Meanwhile, Joseph Biden, the Amtrak senator, standing up boldly for the right to be a Roman Catholic, appears to have sent all three children to the lovely looking Archmere Academy in Delaware. Archmere’s Web site notes some public school districts allow Archmere students to use public school buses. Well, isn’t that great — your tax dollars at work in the great state of Delaware because with $18,000 a year in tuition, they can’t afford their own buses.

Public schools are for the little people, to be run as the teachers’ unions desire, and according to John Dewey’s toxic design.

2 thoughts on “Organize This”

  1. The Obamas sent their kids to the Lab school instead of to Chicago public schools on the South side because the latter are a horror. No kidding, Hyde Park outside of everything protected by the University of Chicago police force and U of C money looks like Lebanon during its civil war. Burned out buildings, cars, drug mongers and hookers lounging on the corner. In the mere year I lived there, my bike wheels were stolen, my car door bent as someone tried to break in, and a woman was murdered and her body left in the small park near my apartment where I used to walk (in the daytime only) with my 2-year-old. The university police have paid to scatter call boxes throughout Hyde Park, concentrating where faculty and students live, that connect you straight to the university police, who are well-armed. Hyde Park is the “Green Zone” of south-side Chicago.

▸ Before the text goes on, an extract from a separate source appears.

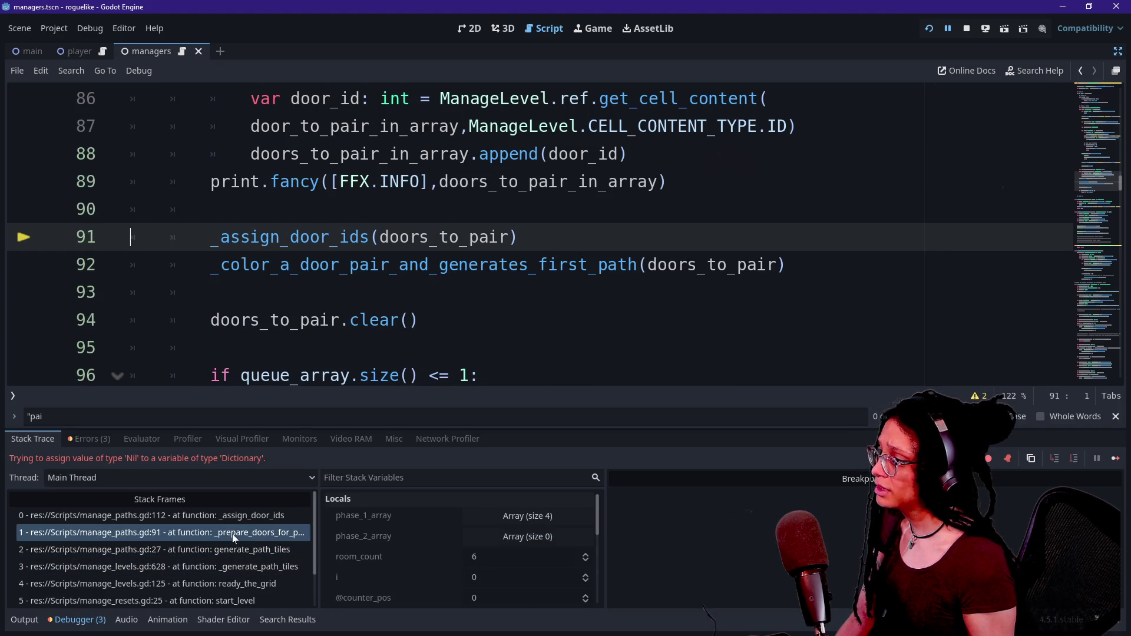
click(211, 209)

    Now, Sandra Tsing Loh is an airhead, which she proves by stumbling across the fact, at the end of her screed, that answers her bemused questions about why, oh why, the public schools are failing despite the bushels of tax money they get and the amazing salaries teachers in them earn (an average of over $70,000 a year in California). She notes that the Chicago public schools score pitifully on standardized tests, but that the public school to which Governor Palin’s kids went did quite well, as good as any private school — even though it almost certainly has less money to spend, real estate tax revenues being what they are in Chicago versus boondocks Alaska.

    But Tsing Loh picks herself up after stumbling across this curious illuminating fact and motors on, blissfully unaware that this proves false the canonical leftist canard that it’s money that the public schools need to improve. Uh, no. It would be accountability. Let parents fire the teachers and administrators who screw up — just the way folks who send their kids to the Lab school can “fire” the school (take their kids and tuition money away) if it screws up. Private schools are not more successful because they have more money. (Quite often they don’t, actually.) They’re successful because there is a strong and direct connection between the quality of job every teacher and administrator does, and whether or not they get paid, and that connection is determined by the people in the best position to judge: the parents of the kids at the school.

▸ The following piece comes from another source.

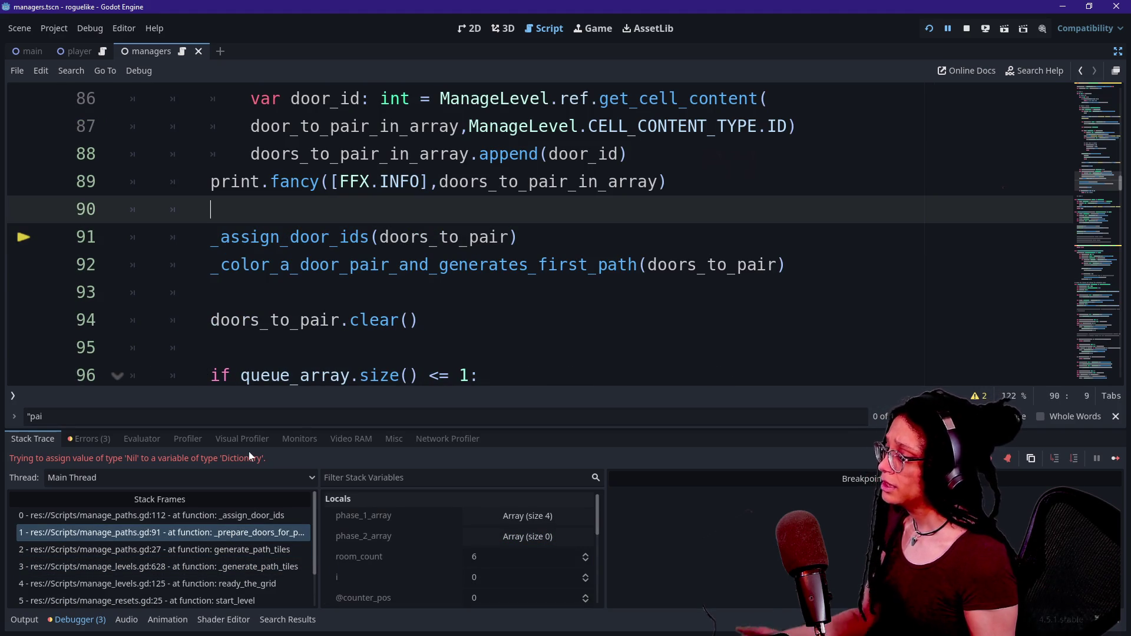
scroll(447, 557, down, 1)
scroll(448, 556, down, 4)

    Of course, this is thoughtcrime if you are a Democrat, so it can’t even be considered. Or rather, won’t be until you get a total implosion in public education, to the eternal disadvantage of those poor fools who believed in it.

    Think public schools aren’t a bit bloated? At my private high school with 800 students and about 45 teachers, the office staff numbered 6 (principal, assistant principal, school nurse, guidance counselor, and two secretaries). At my daughter’s public high school, with 1600 students, half the total payroll are not teachers at all. Stalinist madness.

  2. Carl says it well, but I have mixed feelings about Obama’s choice. He is absolutely right to have declined using his children as a sacrifice to the gods of the teacher’s union, but after all, he does want the rest of us to be denied the privilege. Another example of ‘do as I say, not as I do’, I suppose…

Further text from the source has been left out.